The history of Spanish conversos, from the forced conversions of 1391 until after the expulsion, is complicated and contentious. Nevertheless, while medieval rabbinic authorities broadly did not defend conversion to Catholicism, there are many teshuvot that deal with the practical implications of conversos (e.g., the status of children, marrying someone who was previously baptized, etc.). If you're asking about rationales for conversion from the very Jews who tried to retain their faith through conversion (as opposed to the majority of those who converted out of convenience/assimilation/secularism), there are various explanations.
Here is one rationale, from Rabbi Marc Angel's work on Sephardic history, Voices in Exile (p. 46-47). As Angel explains, crypto-Jews did not have many Jewish texts or authorities to rely on during the 15th century, so it's difficult to talk about them receiving "halakhic justification" for their crypto-Judaism. They did, however, have the Christian Bible (which not only contained the Torah, as the "Old Testament," but also books of Apocrypha), which they used for theological support:
The theory of crypto-Judaism found support in the Epistle of Jeremy, the last chapter of the [Apocryphal] Book of Barukh: "When you see a multitude before you and behind bowing down, you shall say in your hearts: You alone are to be praised, O Lord" (6:5-6). Conversos applied this lesson to themselves, holding that true worship of the Lord depends on one's heart, not on external actions. Converso theology also found precedent in the biblical Esther. She kept her Jewish identity secret from her husband, King Ahasuerus, conducting herself outwardly as a Persian queen, but inwardly remaining faithful to Judaism. The story had special appeal to the conversos because, after all, Esther was a heroine. She ultimately saved the Jewish people from destruction. Her crypto-Judaism was, thus, vindicated.
Angel goes on to detail the spectrum of opinions by medieval rabbis on how to understand the crisis of conversos, as well as the efforts by Sephardic communities outside of Spain and Portugal who maintained contacts with conversos, and actively worked to help them return as open Jews.
The OP specifically asks about rabbis defending nominal conversions and crypto-Judaism. Considering the cardinal value against idolatry in Judaism, and the opportunities to leave Spain, contemporaneous responsa are overwhelmingly negative to the a priori idea of conversion (and while there are responsa that sympathize with the plight of conversos, I have yet to see any rabbinic authority defend 14th or 15th century conversion to Catholicism). Here is how historian Norman Roth summarizes the issue, in his work Conversos, Inquisition, and the expulsion of the Jews from Spain (p. 32):
The Jewish authorities of Spain already considered the conversos to be not anusim but meshumadim, not "forced" converts acting under duress but complete and willful converts who were no longer part of the Jewish people, and this in the fourteenth century, not just in the fifteenth.

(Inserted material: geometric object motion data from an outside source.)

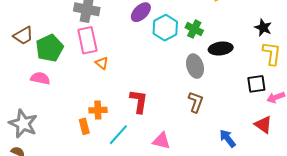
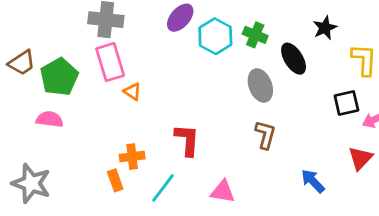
black star: (263, 28) -> (325, 28), moved, turned 30
black ellipse: (221, 49) -> (294, 59), turned 70
red triangle: (263, 125) -> (360, 158), turned 42

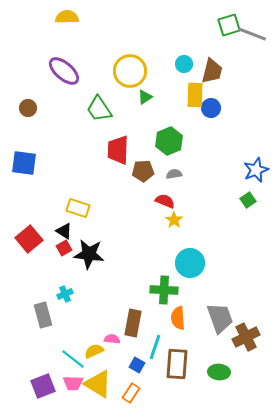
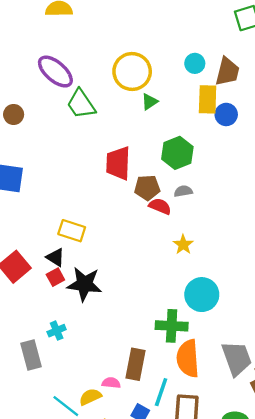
green trapezoid: (99, 109) -> (81, 104), moved
red semicircle: (165, 201) -> (160, 206), moved
orange semicircle: (178, 318) -> (188, 358), size x1.4

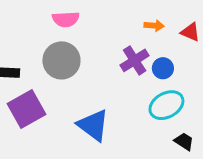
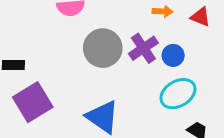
gray circle: (61, 60) -> (103, 48), moved

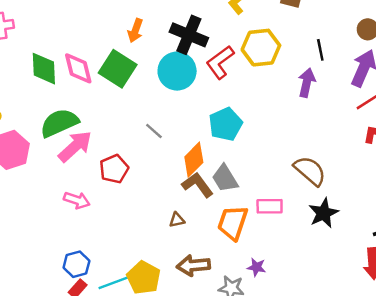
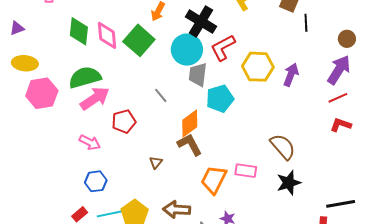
yellow hexagon: (261, 48) -> (258, 67), moved
black line: (320, 50) -> (306, 23), moved
gray trapezoid: (225, 178) -> (198, 75), moved, turned 30
brown triangle: (177, 220) -> (156, 162), moved, turned -48
blue hexagon: (76, 264) -> (96, 181), moved

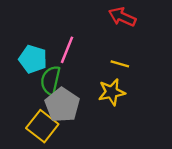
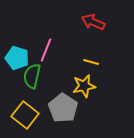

One might suppose that the attacks on Jewish communities in the summer of 1391 resulted in massive conversions due to fear, like those of the First Crusade in Germany. Indeed, there is considerable evidence of mass conversion, but given the forceful reaction of the kings there was clearly no reason for "fear," nor did the rabbinic authorities treat those conversion as happening under "duress" but, again, as complete willful conversion. Furthermore, those who had the opportunity to leave the country and return to Judaism did not do so.